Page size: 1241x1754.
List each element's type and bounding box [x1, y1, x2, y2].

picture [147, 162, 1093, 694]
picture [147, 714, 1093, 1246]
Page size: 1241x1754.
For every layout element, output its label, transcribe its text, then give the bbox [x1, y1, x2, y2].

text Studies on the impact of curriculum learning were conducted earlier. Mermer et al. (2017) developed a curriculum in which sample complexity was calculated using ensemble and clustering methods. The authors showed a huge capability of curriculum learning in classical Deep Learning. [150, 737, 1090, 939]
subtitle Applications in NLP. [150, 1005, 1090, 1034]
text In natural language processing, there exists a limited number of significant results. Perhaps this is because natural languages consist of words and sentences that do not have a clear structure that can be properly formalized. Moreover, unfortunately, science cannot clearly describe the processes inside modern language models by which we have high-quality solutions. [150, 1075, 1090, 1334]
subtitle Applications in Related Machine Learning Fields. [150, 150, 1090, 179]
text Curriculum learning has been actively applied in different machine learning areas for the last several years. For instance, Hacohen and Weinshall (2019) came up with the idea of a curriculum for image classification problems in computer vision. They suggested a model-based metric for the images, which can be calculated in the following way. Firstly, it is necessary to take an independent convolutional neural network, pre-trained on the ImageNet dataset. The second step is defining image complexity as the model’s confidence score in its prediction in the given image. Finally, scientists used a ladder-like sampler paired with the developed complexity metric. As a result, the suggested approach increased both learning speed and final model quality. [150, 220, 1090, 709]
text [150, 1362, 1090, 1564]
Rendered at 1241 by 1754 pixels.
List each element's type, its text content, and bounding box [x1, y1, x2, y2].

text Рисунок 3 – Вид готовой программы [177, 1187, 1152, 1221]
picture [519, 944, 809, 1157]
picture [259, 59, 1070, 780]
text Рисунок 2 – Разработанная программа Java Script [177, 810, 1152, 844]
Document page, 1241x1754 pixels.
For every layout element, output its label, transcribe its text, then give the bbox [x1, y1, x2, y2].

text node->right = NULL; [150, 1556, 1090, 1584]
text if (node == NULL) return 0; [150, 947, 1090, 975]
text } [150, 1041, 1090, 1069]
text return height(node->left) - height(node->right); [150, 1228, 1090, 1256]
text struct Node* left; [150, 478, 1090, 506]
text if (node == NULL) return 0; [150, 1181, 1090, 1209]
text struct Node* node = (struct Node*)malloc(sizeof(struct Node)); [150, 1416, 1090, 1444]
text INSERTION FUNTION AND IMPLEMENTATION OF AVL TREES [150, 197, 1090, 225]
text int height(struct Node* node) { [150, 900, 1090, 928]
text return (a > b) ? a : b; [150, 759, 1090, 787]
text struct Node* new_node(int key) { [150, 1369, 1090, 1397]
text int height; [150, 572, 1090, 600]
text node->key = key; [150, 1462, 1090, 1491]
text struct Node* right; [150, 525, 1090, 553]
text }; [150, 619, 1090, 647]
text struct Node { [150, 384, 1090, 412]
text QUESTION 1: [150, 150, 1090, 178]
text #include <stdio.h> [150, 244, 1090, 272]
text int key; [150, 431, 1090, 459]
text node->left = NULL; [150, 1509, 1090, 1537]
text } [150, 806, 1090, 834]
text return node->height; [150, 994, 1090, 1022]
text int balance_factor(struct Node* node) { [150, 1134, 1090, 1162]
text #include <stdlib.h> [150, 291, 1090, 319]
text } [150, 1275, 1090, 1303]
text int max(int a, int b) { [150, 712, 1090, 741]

● **ASSIGNMENT**:
Each line above is to be reproduced exactly. Leave none out.

● **RESPONSE FOR THIS EXERCISE**:
Page size: 1241x1754.
List each element's type and bounding box [x1, y1, x2, y2].

picture [147, 162, 1093, 694]
picture [147, 714, 1093, 1246]
Page size: 1241x1754.
For every layout element, output its label, transcribe its text, then give the bbox [x1, y1, x2, y2].

text Studies on the impact of curriculum learning were conducted earlier. Mermer et al. (2017) developed a curriculum in which sample complexity was calculated using ensemble and clustering methods. The authors showed a huge capability of curriculum learning in classical Deep Learning. [150, 737, 1090, 939]
subtitle Applications in NLP. [150, 1005, 1090, 1034]
text In natural language processing, there exists a limited number of significant results. Perhaps this is because natural languages consist of words and sentences that do not have a clear structure that can be properly formalized. Moreover, unfortunately, science cannot clearly describe the processes inside modern language models by which we have high-quality solutions. [150, 1075, 1090, 1334]
subtitle Applications in Related Machine Learning Fields. [150, 150, 1090, 179]
text Curriculum learning has been actively applied in different machine learning areas for the last several years. For instance, Hacohen and Weinshall (2019) came up with the idea of a curriculum for image classification problems in computer vision. They suggested a model-based metric for the images, which can be calculated in the following way. Firstly, it is necessary to take an independent convolutional neural network, pre-trained on the ImageNet dataset. The second step is defining image complexity as the model’s confidence score in its prediction in the given image. Finally, scientists used a ladder-like sampler paired with the developed complexity metric. As a result, the suggested approach increased both learning speed and final model quality. [150, 220, 1090, 709]
text [150, 1362, 1090, 1564]
Rendered at 1241 by 1754 pixels.
List each element's type, its text content, and bounding box [x1, y1, x2, y2].

text Рисунок 3 – Вид готовой программы [177, 1187, 1152, 1221]
picture [519, 944, 809, 1157]
picture [259, 59, 1070, 780]
text Рисунок 2 – Разработанная программа Java Script [177, 810, 1152, 844]
Document page, 1241x1754 pixels.
For every layout element, output its label, transcribe its text, then give the bbox [x1, y1, x2, y2].

text node->right = NULL; [150, 1556, 1090, 1584]
text if (node == NULL) return 0; [150, 947, 1090, 975]
text } [150, 1041, 1090, 1069]
text return height(node->left) - height(node->right); [150, 1228, 1090, 1256]
text struct Node* left; [150, 478, 1090, 506]
text if (node == NULL) return 0; [150, 1181, 1090, 1209]
text struct Node* node = (struct Node*)malloc(sizeof(struct Node)); [150, 1416, 1090, 1444]
text INSERTION FUNTION AND IMPLEMENTATION OF AVL TREES [150, 197, 1090, 225]
text int height(struct Node* node) { [150, 900, 1090, 928]
text return (a > b) ? a : b; [150, 759, 1090, 787]
text struct Node* new_node(int key) { [150, 1369, 1090, 1397]
text int height; [150, 572, 1090, 600]
text node->key = key; [150, 1462, 1090, 1491]
text struct Node* right; [150, 525, 1090, 553]
text }; [150, 619, 1090, 647]
text struct Node { [150, 384, 1090, 412]
text QUESTION 1: [150, 150, 1090, 178]
text #include <stdio.h> [150, 244, 1090, 272]
text int key; [150, 431, 1090, 459]
text node->left = NULL; [150, 1509, 1090, 1537]
text } [150, 806, 1090, 834]
text return node->height; [150, 994, 1090, 1022]
text int balance_factor(struct Node* node) { [150, 1134, 1090, 1162]
text #include <stdlib.h> [150, 291, 1090, 319]
text } [150, 1275, 1090, 1303]
text int max(int a, int b) { [150, 712, 1090, 741]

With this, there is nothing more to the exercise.